Please rewrite the items from their start through the line containing "8: (279, 249)", both ends included, as a Markdown table with the columns Row and Entry, numbering each line and skipping blank lines. Leave the pictures out of the table.

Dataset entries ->
○ ○ ○ ○ ○ ○ ○
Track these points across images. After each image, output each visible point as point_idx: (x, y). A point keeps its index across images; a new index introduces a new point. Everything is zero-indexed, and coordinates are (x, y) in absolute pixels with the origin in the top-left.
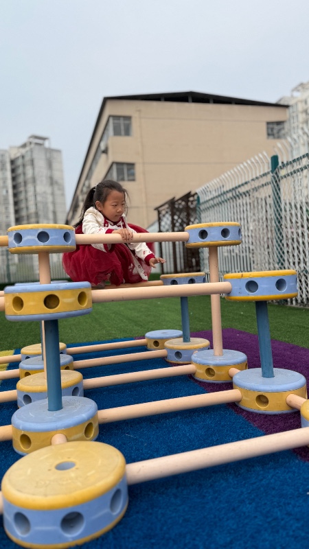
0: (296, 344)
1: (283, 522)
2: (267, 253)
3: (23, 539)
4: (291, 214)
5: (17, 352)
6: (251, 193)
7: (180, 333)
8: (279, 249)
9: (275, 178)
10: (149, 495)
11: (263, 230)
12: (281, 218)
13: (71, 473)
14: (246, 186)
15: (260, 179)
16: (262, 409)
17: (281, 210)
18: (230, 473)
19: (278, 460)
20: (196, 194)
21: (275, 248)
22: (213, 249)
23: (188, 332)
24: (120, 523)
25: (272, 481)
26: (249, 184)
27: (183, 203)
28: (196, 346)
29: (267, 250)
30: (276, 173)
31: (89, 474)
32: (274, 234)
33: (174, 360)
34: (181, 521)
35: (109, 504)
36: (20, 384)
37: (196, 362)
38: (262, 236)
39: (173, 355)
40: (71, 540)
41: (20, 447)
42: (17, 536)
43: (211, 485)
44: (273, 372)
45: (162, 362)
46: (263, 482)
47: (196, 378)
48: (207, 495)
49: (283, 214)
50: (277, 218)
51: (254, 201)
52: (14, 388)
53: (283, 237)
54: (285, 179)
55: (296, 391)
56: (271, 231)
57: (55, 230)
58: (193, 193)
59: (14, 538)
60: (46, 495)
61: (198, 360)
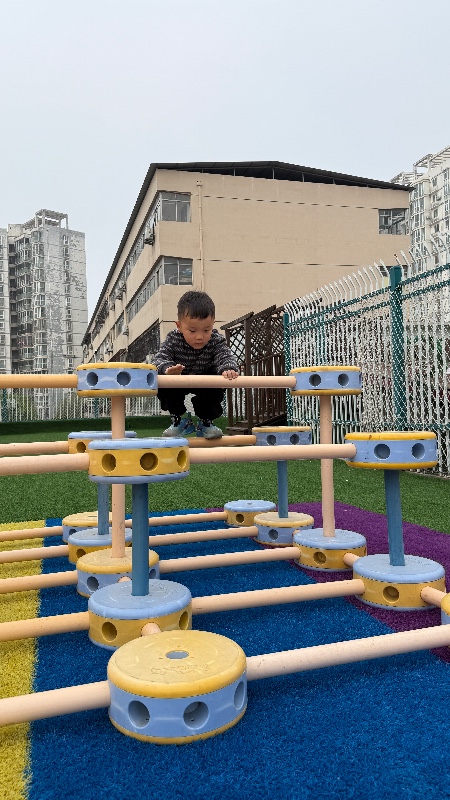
2: (381, 399)
4: (417, 347)
5: (54, 523)
7: (272, 505)
8: (399, 393)
9: (395, 297)
12: (403, 352)
13: (188, 662)
14: (354, 304)
15: (375, 297)
16: (391, 604)
17: (403, 341)
19: (416, 661)
20: (282, 309)
23: (286, 505)
26: (359, 303)
28: (297, 522)
30: (398, 291)
31: (209, 663)
32: (393, 374)
33: (267, 540)
35: (233, 696)
36: (80, 563)
37: (300, 544)
39: (267, 534)
40: (194, 733)
41: (100, 637)
42: (132, 729)
44: (403, 560)
45: (251, 543)
47: (301, 565)
49: (405, 346)
52: (74, 568)
55: (432, 582)
56: (388, 368)
58: (278, 307)
59: (127, 732)
60: (166, 682)
61: (304, 540)
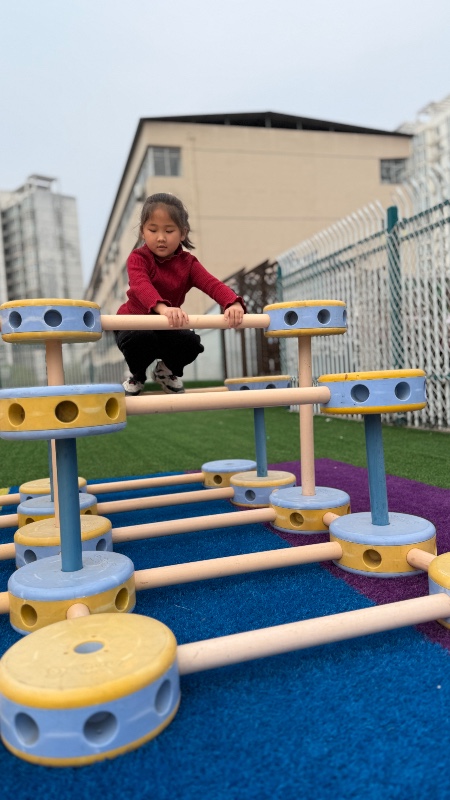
○ ○ ○ ○ ○ ○ ○
Answer for the task ->
| Row | Entry |
|---|---|
| 1 | Track these points across images. After each image, output each visible point as point_idx: (x, y). A point keeps its index across images; a new index introduces a new point. Everything is zero-indexed, and coordinates are (x, y) in absolute pixels with the origin in the top-left. |
| 2 | 0: (296, 344) |
| 3 | 1: (283, 522) |
| 4 | 2: (267, 253) |
| 5 | 3: (23, 539) |
| 6 | 4: (291, 214) |
| 7 | 5: (17, 352) |
| 8 | 6: (251, 193) |
| 9 | 7: (180, 333) |
| 10 | 8: (279, 249) |